- Born: Alyona Viktorivna Mykolaychuk 18 January 1991 (age 35) Zhytomyr, Ukraine
- Genres: Pop
- Occupations: singer; model;
- Instrument: Vocals

= Angela (singer) =

Alyona Viktorivna Mykolaychuk (born January 18, 1991, in Zhytomyr), known under the stage name Angela, is a Ukrainian singer and model. She has won beauty contests, including Ms Top Ukraine 2023.

== Biography ==
She was born on January 18, 1991, in Zhytomyr.
She graduated from the music school in Zhytomyr, majoring in piano and accordion. She is a graduate of the "Sonechko" school of choreographic art. She studied at the English-oriented gymnasium No. 3. In 2008, she entered the Zhytomyr State Technological University, Faculty of Finance and Credit. In 2012, she graduated from the university and moved to Kyiv. In 2014, she graduated from the Taras Shevchenko National University of Kyiv.

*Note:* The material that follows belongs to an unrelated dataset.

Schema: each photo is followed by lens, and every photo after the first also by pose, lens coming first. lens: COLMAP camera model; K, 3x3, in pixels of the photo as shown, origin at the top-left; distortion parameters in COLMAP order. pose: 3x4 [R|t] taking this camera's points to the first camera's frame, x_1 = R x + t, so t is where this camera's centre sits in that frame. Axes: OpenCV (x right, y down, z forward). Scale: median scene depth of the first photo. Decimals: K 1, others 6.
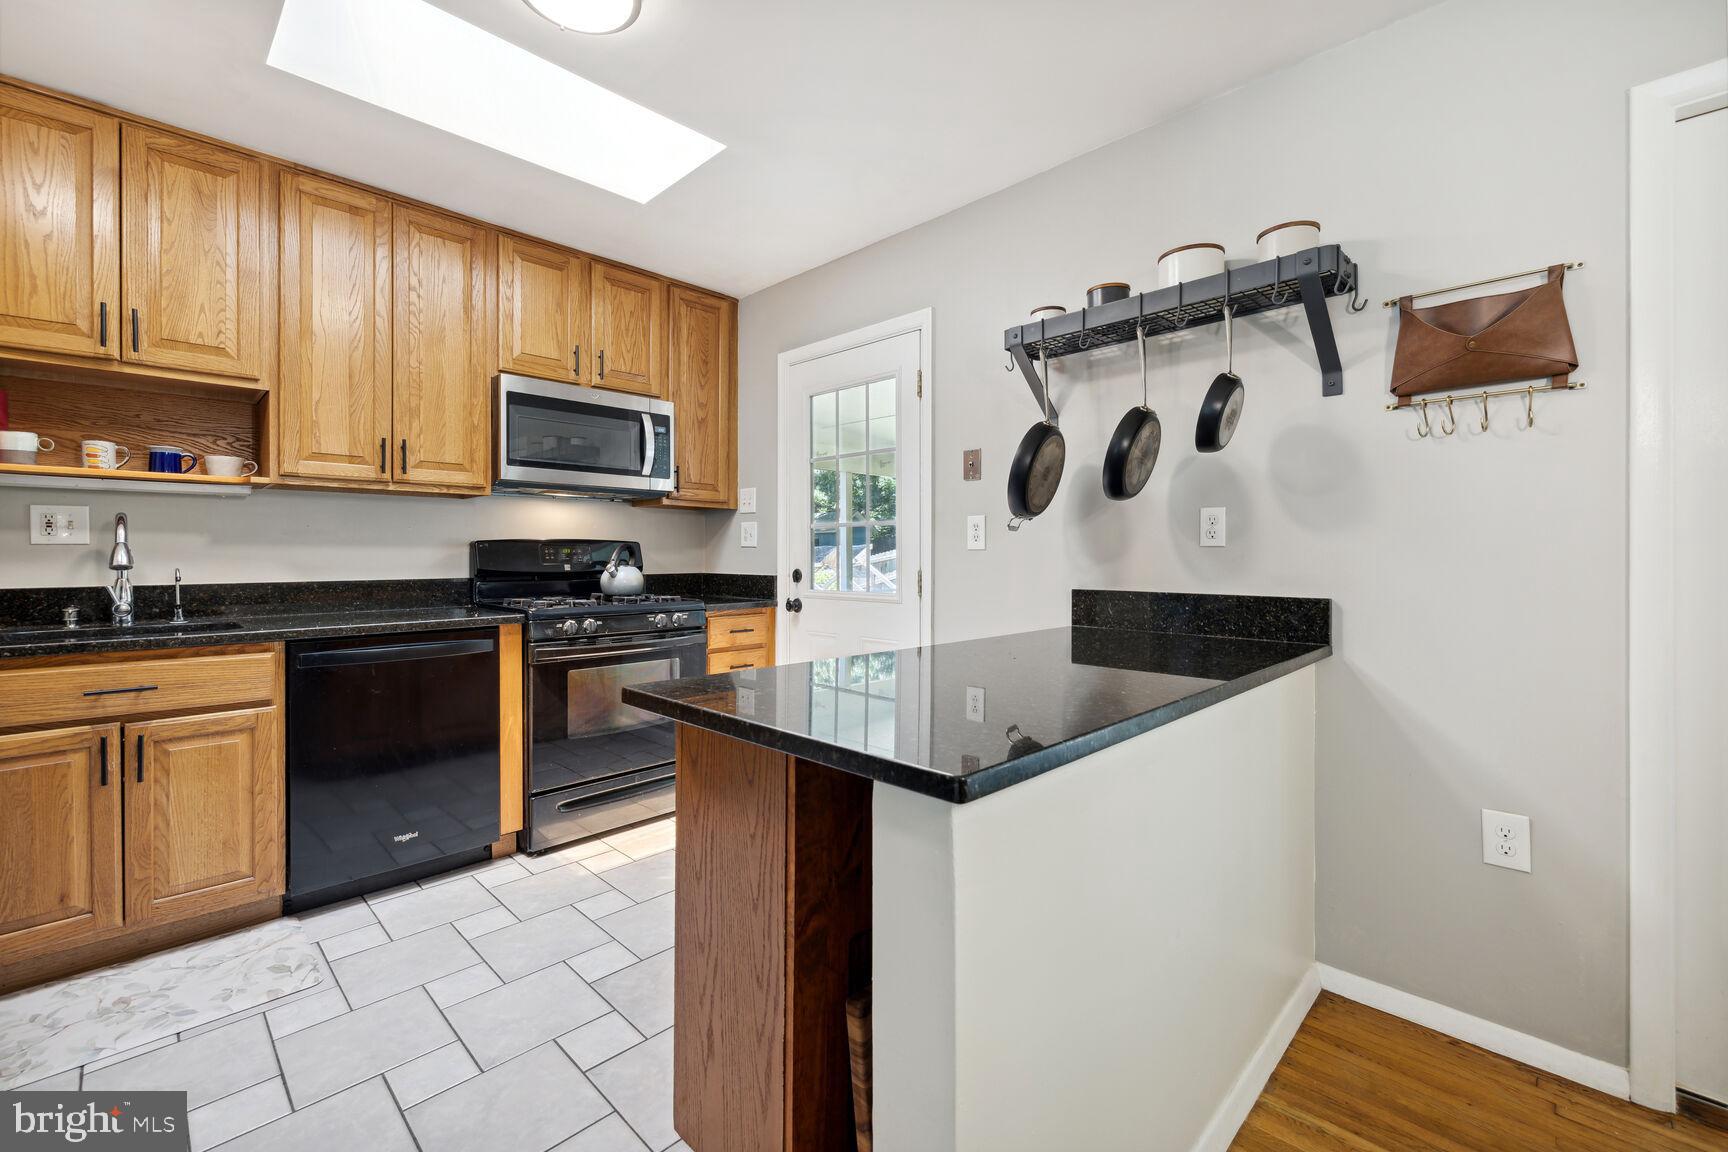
lens RADIAL K [[744.2, 0, 860.2], [0, 744.2, 553.5], [0, 0, 1]] dist [-0.000617, -0.000183]
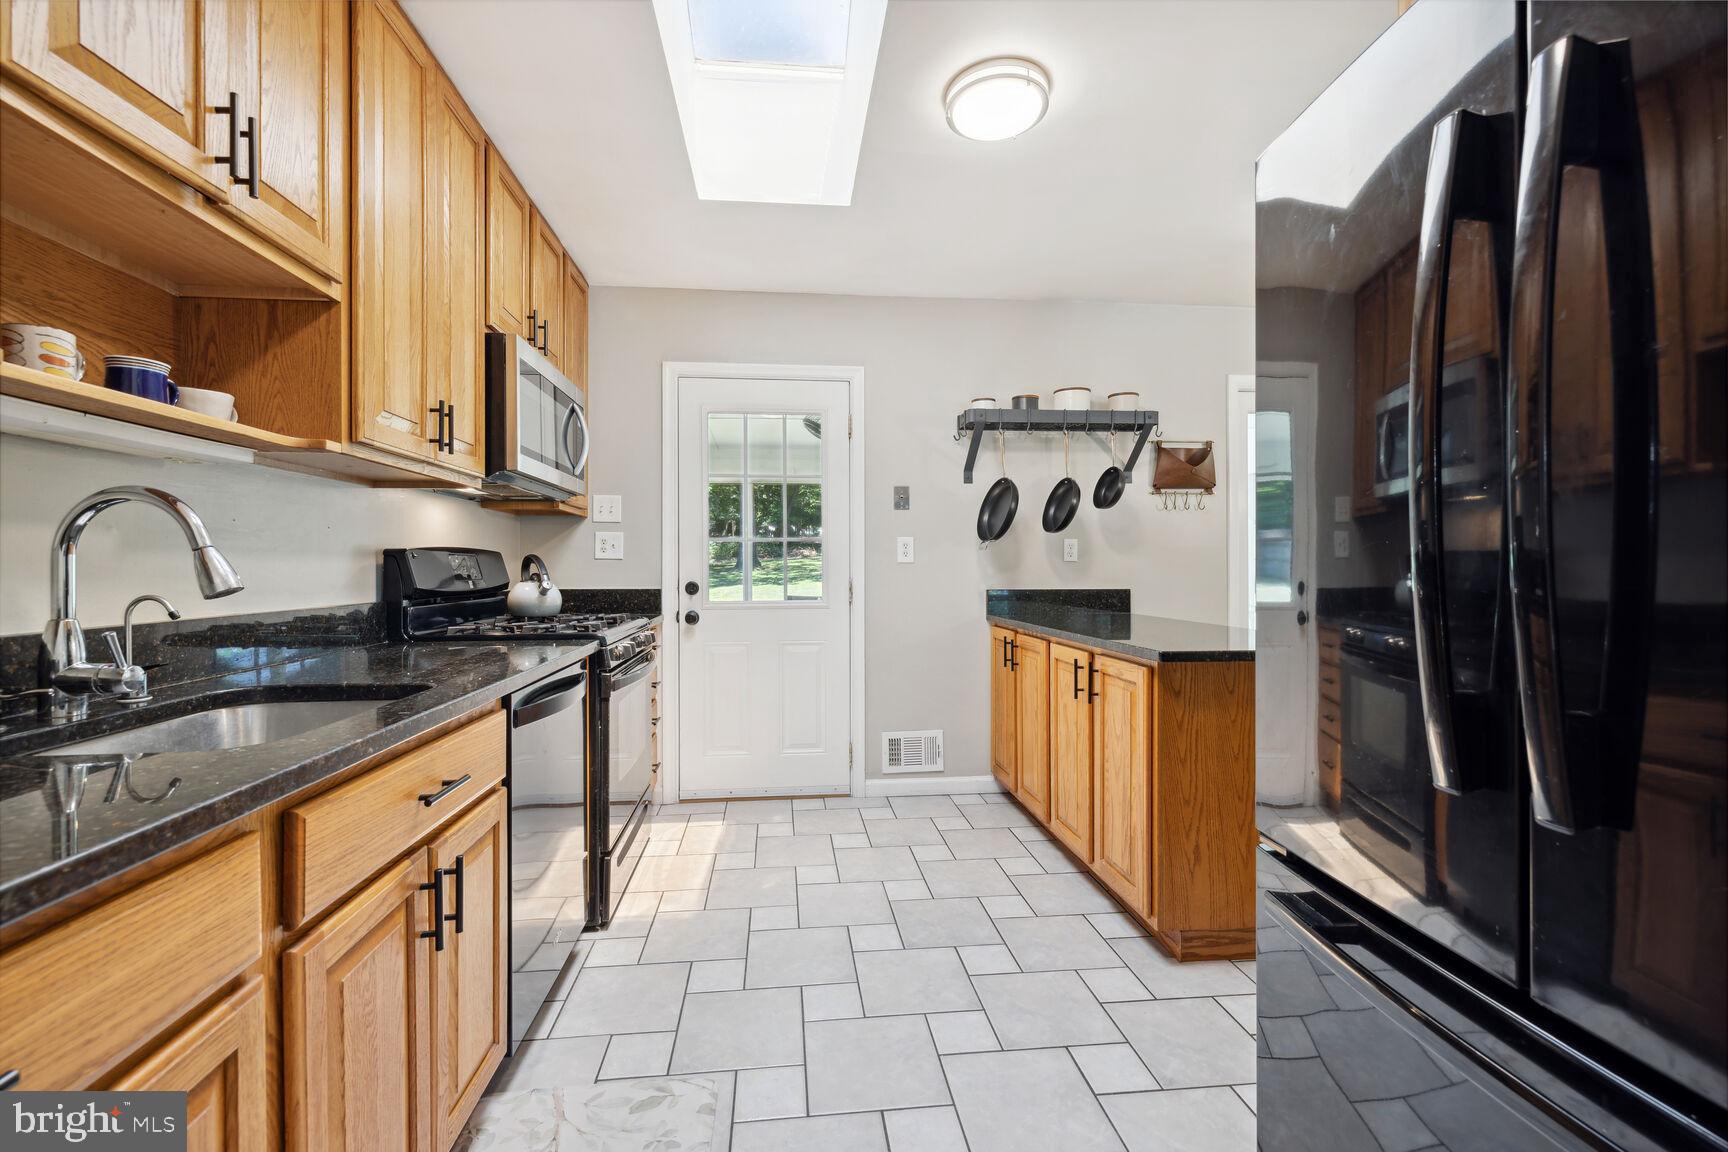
lens RADIAL K [[727.0, 0, 869.8], [0, 727.0, 564.9], [0, 0, 1]] dist [0.001343, 0.000136]
pose [[0.622279, -0.000006, 0.782795, -0.997677], [0.001643, 0.999998, -0.001299, 0.000072], [-0.782793, 0.002095, 0.622278, 0.282388]]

In 2016, she released her debut track "I'll Be There". She first appeared on the catwalk as a singing model, styled as an angel in white. This inspired her stage name of Angela, and after a while the concert show "Angela Show" appeared.

The singer has since released several singles, the most popular of them: "Your Eyes", ‘Let Go’, "In the Original", "Cold City", "Call Me Back", "In love" and "Don't offend me".

She has also done volunteer and philanthropic work.

== Singles ==
- I'll be there for you (2016)
- I don't know (2016)
- I'm not for you (2017)
- Angel (2018)
- No one can (2019)
- The only one (2019)
- Tones like ice (2019)
- Your eyes (2019)
- Let go (2023)
- In the original (2023)
- New Year (2023)
- Cold City (2024)
- Chimes (2024)

== Awards and prizes ==
Laureate of Ukrainian orders and awards:
- Order "For Civil Valor"

== Personal life ==
Angela is in a relationship with Ozan Su. She has two sons.